A new soil mixing layer model for simulating conservative solute loss from initially saturated soil to surface runoff

•A new soil mixing layer model was developed by treating soil mixing layer depth as a function of time.•A closed form solution to the new soil mixing layer model was provided.•The new model has substantially enhanced capability of simulating solute loss from soil to surface runoff over time.•The new model outperforms the conventional model for simulating five laboratory experiments with different conditions. Surface water pollution due to solute loss from soil to surface runoff is a serious threat to the environment, and it is of great significance to predict the solute loss. While soil mixing layer theory has been widely used to predict the solute loss, it has been observed that the conventional soil mixing layer models with constant mixing layer depth underestimate solute concentration in surface runoff, and thus underestimate the solute loss after surface runoff starts. This study introduced a new soil mixing layer model with a new concept that the mixing layer depth increases downward with time after surface runoff occurs. This new concept was implemented by adding a mixing front between the soil mixing layer and its underlying soil layer, which is conceptually similar to the wetting front of soil infiltration given by the Green-Ampt equation. This is equivalent to treating the soil mixing layer as a deforming control volume. A mechanistic explanation for the new model was presented. This study also developed a closed form solution of the new model. The new model was evaluated by simulating five laboratory experiments conducted by two groups of researchers. The first two experiments have ponding water, and consider different drainage and runoff conditions at both early and late runoff times.

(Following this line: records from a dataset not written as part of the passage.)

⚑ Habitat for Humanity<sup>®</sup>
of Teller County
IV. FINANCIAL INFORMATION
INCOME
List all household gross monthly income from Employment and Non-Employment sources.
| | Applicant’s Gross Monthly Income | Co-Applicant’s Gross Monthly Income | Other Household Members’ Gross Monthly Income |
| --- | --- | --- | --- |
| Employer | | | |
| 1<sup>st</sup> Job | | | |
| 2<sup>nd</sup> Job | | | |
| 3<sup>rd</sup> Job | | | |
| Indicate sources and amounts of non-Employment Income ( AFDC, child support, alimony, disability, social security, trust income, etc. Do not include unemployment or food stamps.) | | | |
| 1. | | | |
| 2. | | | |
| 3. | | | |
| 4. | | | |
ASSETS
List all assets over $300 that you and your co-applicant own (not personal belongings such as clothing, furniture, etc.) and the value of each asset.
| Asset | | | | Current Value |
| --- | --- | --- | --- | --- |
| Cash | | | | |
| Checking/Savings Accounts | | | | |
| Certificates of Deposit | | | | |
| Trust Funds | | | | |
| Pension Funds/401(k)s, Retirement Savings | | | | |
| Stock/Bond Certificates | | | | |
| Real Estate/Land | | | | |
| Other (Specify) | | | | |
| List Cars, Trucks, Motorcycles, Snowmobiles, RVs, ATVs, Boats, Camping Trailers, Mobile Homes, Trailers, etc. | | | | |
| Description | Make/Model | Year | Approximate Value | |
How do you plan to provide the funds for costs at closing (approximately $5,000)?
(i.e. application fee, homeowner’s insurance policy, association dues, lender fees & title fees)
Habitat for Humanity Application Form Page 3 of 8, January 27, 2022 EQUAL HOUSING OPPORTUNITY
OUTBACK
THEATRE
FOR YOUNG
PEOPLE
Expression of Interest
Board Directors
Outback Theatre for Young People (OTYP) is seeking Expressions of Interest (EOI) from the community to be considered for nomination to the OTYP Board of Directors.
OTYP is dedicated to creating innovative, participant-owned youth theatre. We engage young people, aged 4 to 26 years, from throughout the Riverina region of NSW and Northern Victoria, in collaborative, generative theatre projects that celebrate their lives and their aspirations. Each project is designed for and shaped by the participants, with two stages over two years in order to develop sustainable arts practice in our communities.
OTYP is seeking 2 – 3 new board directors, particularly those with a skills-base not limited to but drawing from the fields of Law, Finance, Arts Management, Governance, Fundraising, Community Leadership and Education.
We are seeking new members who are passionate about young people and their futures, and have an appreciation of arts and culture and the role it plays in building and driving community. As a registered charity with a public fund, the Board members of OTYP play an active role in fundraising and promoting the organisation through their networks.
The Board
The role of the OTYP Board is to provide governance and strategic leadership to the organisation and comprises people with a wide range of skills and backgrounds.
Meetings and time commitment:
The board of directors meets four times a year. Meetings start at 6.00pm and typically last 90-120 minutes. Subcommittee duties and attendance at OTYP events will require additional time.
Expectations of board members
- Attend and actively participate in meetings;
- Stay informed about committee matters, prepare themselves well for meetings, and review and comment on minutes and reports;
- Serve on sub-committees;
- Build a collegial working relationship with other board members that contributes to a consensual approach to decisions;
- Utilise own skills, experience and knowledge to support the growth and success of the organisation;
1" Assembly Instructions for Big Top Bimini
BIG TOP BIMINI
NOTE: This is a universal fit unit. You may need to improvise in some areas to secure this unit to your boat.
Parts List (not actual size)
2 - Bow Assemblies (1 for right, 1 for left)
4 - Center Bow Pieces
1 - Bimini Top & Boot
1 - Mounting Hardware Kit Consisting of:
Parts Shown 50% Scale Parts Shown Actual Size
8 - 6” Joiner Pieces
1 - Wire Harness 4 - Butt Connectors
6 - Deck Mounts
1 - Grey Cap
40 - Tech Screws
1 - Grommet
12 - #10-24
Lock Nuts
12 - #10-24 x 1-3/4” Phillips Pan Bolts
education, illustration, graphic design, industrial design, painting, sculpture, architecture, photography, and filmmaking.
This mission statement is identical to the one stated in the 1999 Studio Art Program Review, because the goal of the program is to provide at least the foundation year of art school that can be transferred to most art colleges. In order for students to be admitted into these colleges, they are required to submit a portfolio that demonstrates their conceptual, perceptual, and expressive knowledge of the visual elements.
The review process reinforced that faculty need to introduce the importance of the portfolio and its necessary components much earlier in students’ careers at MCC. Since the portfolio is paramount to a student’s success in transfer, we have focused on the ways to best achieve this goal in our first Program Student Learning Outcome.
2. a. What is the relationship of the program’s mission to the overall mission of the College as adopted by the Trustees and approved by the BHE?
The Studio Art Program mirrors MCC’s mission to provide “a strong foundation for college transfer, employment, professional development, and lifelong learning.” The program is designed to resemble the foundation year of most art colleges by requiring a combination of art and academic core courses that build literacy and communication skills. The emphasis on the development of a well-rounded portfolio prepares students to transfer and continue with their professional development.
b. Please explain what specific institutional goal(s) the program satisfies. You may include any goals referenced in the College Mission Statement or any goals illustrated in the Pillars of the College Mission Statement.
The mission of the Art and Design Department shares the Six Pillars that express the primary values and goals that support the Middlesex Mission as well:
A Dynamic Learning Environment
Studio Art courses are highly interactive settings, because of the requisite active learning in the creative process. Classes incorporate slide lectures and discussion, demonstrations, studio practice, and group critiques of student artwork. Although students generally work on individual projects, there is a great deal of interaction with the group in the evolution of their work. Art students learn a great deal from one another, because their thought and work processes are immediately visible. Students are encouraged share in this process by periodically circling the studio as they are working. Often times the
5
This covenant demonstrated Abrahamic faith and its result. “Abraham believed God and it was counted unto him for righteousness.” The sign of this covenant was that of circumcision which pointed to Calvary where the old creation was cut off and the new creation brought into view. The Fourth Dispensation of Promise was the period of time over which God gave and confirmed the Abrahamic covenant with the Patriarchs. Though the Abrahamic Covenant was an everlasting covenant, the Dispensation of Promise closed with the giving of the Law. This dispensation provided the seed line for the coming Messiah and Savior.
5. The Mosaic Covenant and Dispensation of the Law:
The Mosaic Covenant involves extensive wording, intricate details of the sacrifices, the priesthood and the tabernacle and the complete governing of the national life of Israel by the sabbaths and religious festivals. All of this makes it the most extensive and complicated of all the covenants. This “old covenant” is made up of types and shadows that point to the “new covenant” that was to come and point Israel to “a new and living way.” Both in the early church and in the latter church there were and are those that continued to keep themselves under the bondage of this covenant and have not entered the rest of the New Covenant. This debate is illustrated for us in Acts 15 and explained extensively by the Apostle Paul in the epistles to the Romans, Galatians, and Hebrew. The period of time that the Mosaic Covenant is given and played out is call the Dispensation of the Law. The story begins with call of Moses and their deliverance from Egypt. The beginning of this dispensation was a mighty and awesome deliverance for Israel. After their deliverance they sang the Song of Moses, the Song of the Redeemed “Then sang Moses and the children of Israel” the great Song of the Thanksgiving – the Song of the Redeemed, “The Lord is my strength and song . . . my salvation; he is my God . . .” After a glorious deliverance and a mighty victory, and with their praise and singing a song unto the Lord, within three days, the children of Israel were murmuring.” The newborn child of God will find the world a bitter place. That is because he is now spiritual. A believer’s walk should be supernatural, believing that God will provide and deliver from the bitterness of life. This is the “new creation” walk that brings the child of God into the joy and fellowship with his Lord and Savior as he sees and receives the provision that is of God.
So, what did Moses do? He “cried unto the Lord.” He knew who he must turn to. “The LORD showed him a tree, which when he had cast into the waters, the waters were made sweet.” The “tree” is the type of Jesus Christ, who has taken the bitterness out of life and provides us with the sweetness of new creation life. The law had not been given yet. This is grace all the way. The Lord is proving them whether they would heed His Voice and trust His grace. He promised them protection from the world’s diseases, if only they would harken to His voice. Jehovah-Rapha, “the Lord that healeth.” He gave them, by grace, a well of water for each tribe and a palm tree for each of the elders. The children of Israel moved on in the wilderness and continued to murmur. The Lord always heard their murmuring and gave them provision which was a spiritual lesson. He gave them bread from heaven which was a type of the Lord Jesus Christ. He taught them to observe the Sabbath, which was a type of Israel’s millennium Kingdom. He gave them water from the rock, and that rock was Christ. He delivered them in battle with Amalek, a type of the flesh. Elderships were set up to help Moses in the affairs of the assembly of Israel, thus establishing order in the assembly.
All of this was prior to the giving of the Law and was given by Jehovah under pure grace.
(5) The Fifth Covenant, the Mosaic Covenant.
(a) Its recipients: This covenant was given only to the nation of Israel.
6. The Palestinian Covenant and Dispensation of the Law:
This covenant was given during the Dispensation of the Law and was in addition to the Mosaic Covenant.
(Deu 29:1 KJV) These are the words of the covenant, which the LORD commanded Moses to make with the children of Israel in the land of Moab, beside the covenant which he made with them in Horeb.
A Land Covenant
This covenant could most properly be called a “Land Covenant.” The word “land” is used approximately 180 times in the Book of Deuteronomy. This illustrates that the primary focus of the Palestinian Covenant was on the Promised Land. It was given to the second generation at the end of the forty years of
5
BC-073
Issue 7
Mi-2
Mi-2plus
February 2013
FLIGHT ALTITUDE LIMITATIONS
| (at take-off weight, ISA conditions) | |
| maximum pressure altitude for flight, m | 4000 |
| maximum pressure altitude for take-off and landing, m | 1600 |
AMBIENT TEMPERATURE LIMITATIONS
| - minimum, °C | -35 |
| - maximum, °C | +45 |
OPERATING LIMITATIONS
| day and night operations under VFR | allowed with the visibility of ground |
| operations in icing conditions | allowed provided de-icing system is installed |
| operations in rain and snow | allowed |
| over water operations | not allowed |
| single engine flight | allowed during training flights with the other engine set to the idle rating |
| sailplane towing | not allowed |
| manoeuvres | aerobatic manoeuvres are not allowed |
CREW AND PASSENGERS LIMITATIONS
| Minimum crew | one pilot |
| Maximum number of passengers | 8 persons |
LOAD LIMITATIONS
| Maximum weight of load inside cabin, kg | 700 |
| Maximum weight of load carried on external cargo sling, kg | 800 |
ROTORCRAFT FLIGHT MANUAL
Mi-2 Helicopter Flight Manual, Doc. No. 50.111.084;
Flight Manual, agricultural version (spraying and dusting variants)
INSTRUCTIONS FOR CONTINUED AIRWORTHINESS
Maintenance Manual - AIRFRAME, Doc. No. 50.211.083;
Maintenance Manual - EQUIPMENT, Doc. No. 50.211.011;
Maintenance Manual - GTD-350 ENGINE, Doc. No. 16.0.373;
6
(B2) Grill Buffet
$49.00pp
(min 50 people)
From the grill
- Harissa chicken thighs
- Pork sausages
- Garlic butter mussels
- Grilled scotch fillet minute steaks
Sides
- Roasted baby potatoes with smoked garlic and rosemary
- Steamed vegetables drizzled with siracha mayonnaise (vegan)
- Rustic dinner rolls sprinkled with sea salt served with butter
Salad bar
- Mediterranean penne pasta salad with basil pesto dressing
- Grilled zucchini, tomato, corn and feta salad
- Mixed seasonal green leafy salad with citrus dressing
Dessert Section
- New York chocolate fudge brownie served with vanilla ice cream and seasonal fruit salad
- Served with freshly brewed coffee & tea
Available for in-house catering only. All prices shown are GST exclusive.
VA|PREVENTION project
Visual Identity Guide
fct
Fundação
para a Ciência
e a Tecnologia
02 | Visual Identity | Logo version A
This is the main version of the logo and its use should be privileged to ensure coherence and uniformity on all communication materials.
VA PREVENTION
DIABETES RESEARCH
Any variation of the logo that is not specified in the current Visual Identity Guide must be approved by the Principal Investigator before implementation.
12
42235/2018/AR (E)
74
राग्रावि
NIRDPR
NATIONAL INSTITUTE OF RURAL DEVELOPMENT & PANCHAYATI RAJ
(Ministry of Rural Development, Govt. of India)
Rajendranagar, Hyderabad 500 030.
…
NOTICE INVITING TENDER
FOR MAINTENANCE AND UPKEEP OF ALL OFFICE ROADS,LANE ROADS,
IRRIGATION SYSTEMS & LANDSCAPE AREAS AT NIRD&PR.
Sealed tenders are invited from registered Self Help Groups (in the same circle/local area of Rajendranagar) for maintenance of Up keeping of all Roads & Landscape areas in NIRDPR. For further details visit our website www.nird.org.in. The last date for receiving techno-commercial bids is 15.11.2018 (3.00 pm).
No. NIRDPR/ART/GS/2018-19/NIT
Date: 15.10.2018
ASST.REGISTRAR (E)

The other three experiments do not have ponding water, and consider different infiltration conditions at the bottom of soil boxes. Simulation results of the five experiments show that the new model resolves the underestimation problem of conventional soil mixing layer models. The new model is subject to a total of six limits such as that the new model only considers conservative solute. Three limits are related to the assumptions used to derive the closed form solution, and they may be alleviated in a future research as briefly discussed at the end of the paper.